Tâches à réaliser:
#1 D'après le texte sur Nadar, pourquoi celui-ci rédigea-t-il une série d'instructions sur une grande feuille de papier ? Répondez en une à trois phrases.
#2 Dans le texte sur Nadar, relevez tous les traits de sa personne qui reviennent à l'esprit devant la photographie du « Panthéon Nadar ».

Il y a beaucoup de Nadar dans le Caoudal de Sapho.

Une dizaine d’années avant sa fin, l’excellent homme s’imagina qu’il précéderait sa femme au tombeau, et que celle-ci serait abandonnée. Cette crainte le dévorait. D’où une série d’instructions touchantes, couchées par écrit sur une grande feuille de papier, dont il me donnait solennellement lecture. Il m’apparut qu’il se grossissait les difficultés de la vie, lesquelles ne s’arrangent pas toujours, en dépit de Capus, mais se tassent assez souvent. La faulx du Temps émousse les pointes des querelles et les dépassants aigus des caractères. Le dernier souvenir que j’aie reçu de mon vieil ami, ce fut, en janvier 1907, une photographie de son « Panthéon Nadar », où défile, en plusieurs anneaux, le long serpent de ses modèles, illustres ou notoires, grosses têtes sur des petits corps, en marche vers l’immortalité. Il n’est rien de plus mélancolique. Quand je la regarde, j’entends la voix brûlée et ardente du chercheur de champignons, je distingue sa figure large et pâle, aux rides profondes, les plis de son cou sur sa chemise molle, ses doigts frémissants et tachetés de roux, qui tripotent des billets amoureux.

Données présentées:

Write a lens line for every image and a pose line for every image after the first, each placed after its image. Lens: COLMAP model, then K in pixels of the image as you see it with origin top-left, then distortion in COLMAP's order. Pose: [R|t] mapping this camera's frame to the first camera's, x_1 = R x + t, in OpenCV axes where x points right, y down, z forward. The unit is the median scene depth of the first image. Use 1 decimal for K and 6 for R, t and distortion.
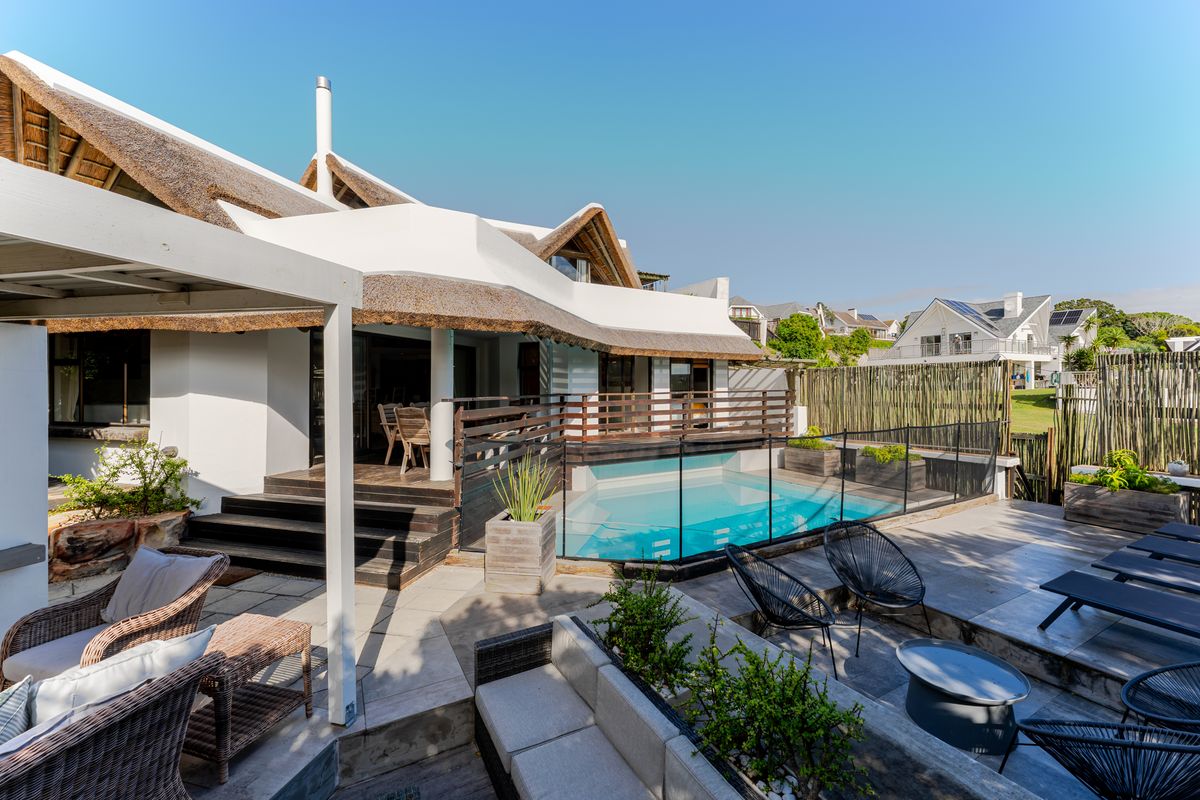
lens RADIAL K [[483.9, 0, 600.0], [0, 483.9, 389.9], [0, 0, 1]] dist [0.001030, 0.000175]
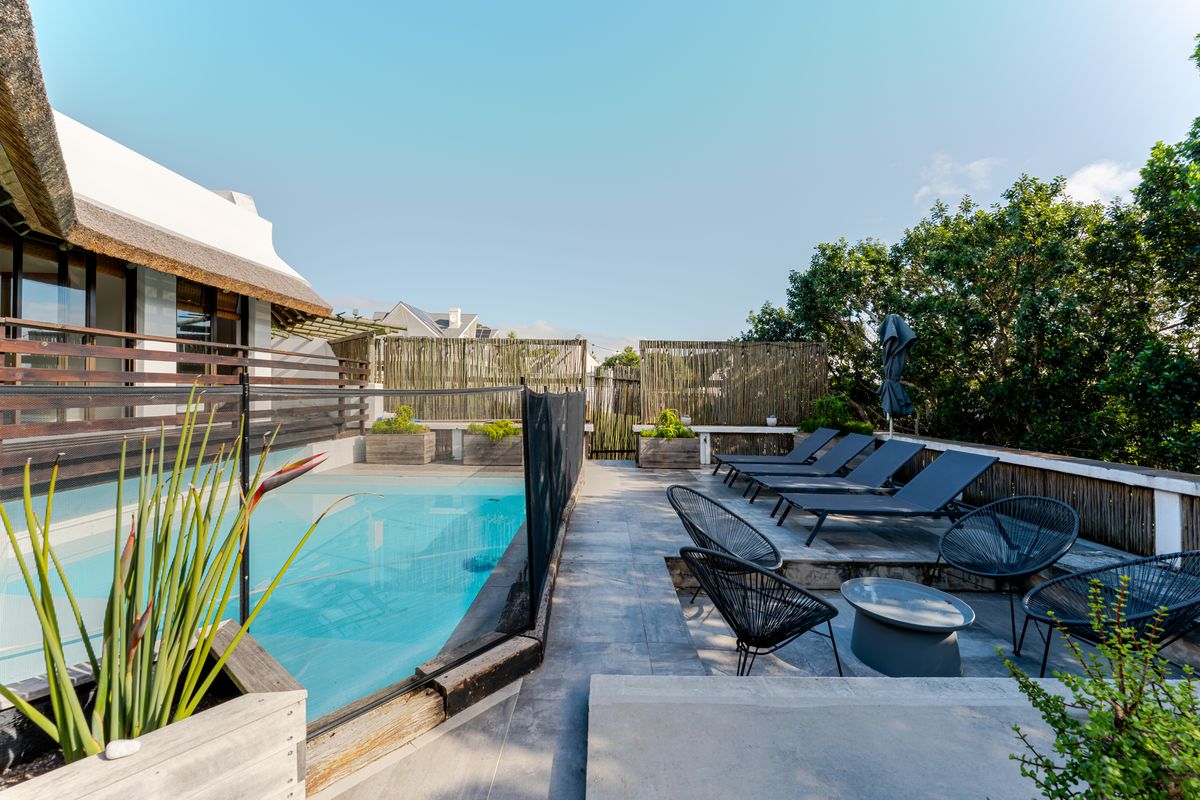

Réponses par tâche:
#1 Une dizaine d'années avant sa fin, Nadar s'imagina qu'il mourrait avant sa femme et que celle-ci serait alors abandonnée. Cette crainte le dévorait, d'où ces instructions touchantes qu'il mettait par écrit.

#2
- la voix brûlée et ardente
- la figure large et pâle
- les rides profondes
- les plis du cou sur la chemise molle
- les doigts frémissants et tachetés de roux